Tarefas a realizar
a: Reproduz o trecho do texto sobre o Kalorama entre "Não obstante, esta" e "que se exige.", ambos incluídos.
b: Indica todas as canções dos Pet Shop Boys que o texto sobre o Kalorama refere pelo título.
c: Traduz para inglês esta frase do texto sobre o Kalorama: "Em 2023, vieram ao Primavera Sound no Porto; antes disso, é preciso recuar até 2010."

___ Texto fornecido ___

Kalorama, dia 1: dançar como miúdos pop

Antes de mais nada, encaremos o elefante na sala: é sempre motivo de celebração ter uma banda do calibre dos Pet Shop Boys em Portugal, mas a sua atuação no palco principal neste primeiro dia do MEO Kalorama foi a segunda que o duo londrino teve no espaço de dois anos no nosso país, ainda no âmbito da mesma digressão de grandes êxitos, Dreamworld. Em 2023, vieram ao Primavera Sound no Porto; antes disso, é preciso recuar até 2010. Será caso para usar o cliché “não há fome que não dê em fartura”? Talvez, mas a pertinência de sermos brindados com um alinhamento quase idêntico e o mesmo espetáculo visual é questionável — especialmente tendo em conta que, entretanto, lançaram Nonetheless em 2024, álbum que não teve direito a qualquer canção esta noite.

Não obstante, esta é uma crítica provavelmente negligenciável dada a forma como o público — longe de apresentar-se em números avassaladores, mas enérgico — se entregou à quase hora e meia de concerto. E quem esteve no Porto há dois anos e voltou a marcar presença aqui ao menos pôde assistir a um concerto melhor, sem a frouxidão sonora que caracterizou o anterior. É verdade que as batidas pediam outra potência e que a voz de David Tennant — que nunca foi um portento — revelou-se a espaços quebradiça, mas o desfilar de êxitos que os Pet Shop Boys trouxeram é inegável e pôde aqui soar com o triunfalismo que se exige.

Falamos, afinal de contas, de uma instituição da synth pop, que fez da música despudoradamente sintetizada arte maior — e, por consequência, têm as suas impressões digitais espalhadas pelas tabelas das canções mais ouvidas, de Lady Gaga aos Disclosure. Sim, é certo que o que outrora pudesse soar futurista hoje pareça carinhosamente associada a uma determinada época, mas serão sempre conclusões precipitadas e que durante a atuação se tornam curtas. Algumas das canções não podiam soar mais a “hoje”: Vocal, a fechar, de pulsão quase techno, é uma delas; já a saudosista The Pop Kids — porventura a mais recente que tocaram — é exemplo disso: recorda o passado da banda e soa ao mesmo.

Pet Shop Boys

ANDRÉ DIAS NOBRE / OBSERVADOR

A atuação teve início com a melancolia muito própria de Suburbia, com Tennant e Chris Lowe munidos de máscaras futuristas, debaixo de dois focos de luz a imitar candeeiros, parte de um espetáculo visual formidável (ou não fosse essa uma das suas marcas). Assim se manteriam até o painel na retaguarda subir e revelar mais três elementos, dois na percussão e uma teclista, Clare Uchima, que teve um momento alto ao ter de fazer as vezes de Dusty Springfield ao cantar em dueto What Have I Done to Deserve This?

___ Registos de dados ___

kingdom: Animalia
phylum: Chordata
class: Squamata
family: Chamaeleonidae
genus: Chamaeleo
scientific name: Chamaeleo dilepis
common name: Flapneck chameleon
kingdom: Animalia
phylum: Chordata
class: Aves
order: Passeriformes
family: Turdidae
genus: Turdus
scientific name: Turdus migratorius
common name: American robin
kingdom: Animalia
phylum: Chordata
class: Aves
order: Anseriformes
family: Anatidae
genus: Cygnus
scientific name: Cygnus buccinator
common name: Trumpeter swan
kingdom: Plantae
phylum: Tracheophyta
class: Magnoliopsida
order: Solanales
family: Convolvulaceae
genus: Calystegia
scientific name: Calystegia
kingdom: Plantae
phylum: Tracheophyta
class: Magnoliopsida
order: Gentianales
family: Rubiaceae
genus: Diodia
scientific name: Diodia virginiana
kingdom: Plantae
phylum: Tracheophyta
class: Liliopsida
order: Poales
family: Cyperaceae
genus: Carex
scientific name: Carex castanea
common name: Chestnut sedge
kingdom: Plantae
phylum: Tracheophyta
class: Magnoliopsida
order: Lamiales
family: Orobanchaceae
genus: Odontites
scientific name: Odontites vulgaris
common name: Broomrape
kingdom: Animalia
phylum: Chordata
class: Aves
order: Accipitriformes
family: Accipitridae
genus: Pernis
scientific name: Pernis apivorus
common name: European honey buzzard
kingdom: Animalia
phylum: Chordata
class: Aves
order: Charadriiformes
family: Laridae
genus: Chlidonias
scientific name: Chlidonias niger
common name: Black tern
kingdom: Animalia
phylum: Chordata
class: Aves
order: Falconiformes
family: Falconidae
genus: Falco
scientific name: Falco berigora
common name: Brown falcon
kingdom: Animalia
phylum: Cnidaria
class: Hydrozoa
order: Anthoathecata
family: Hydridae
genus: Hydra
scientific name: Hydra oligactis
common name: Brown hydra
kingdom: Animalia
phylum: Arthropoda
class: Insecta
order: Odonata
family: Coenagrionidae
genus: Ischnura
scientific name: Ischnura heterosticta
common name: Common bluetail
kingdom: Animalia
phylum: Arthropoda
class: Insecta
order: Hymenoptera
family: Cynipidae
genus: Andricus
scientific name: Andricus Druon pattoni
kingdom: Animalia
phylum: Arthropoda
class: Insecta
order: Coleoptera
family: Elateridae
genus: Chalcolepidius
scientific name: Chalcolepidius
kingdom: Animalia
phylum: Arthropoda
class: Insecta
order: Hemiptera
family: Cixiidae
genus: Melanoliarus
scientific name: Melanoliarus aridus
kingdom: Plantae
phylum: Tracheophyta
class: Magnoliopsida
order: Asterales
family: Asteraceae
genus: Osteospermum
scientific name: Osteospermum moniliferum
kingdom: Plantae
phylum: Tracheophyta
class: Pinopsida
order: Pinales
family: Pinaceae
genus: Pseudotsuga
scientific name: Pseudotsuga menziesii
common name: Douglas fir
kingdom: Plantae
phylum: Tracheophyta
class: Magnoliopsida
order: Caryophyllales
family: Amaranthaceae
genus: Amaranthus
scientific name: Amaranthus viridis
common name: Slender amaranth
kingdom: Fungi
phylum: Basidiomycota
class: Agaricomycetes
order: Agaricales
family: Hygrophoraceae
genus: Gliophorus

___

Respostas esperadas
a:
Não obstante, esta é uma crítica provavelmente negligenciável dada a forma como o público — longe de apresentar-se em números avassaladores, mas enérgico — se entregou à quase hora e meia de concerto. E quem esteve no Porto há dois anos e voltou a marcar presença aqui ao menos pôde assistir a um concerto melhor, sem a frouxidão sonora que caracterizou o anterior. É verdade que as batidas pediam outra potência e que a voz de David Tennant — que nunca foi um portento — revelou-se a espaços quebradiça, mas o desfilar de êxitos que os Pet Shop Boys trouxeram é inegável e pôde aqui soar com o triunfalismo que se exige.

b:
- Vocal
- The Pop Kids
- Suburbia
- What Have I Done to Deserve This?

c: In 2023, they came to Primavera Sound in Porto; before that, you have to go back to 2010.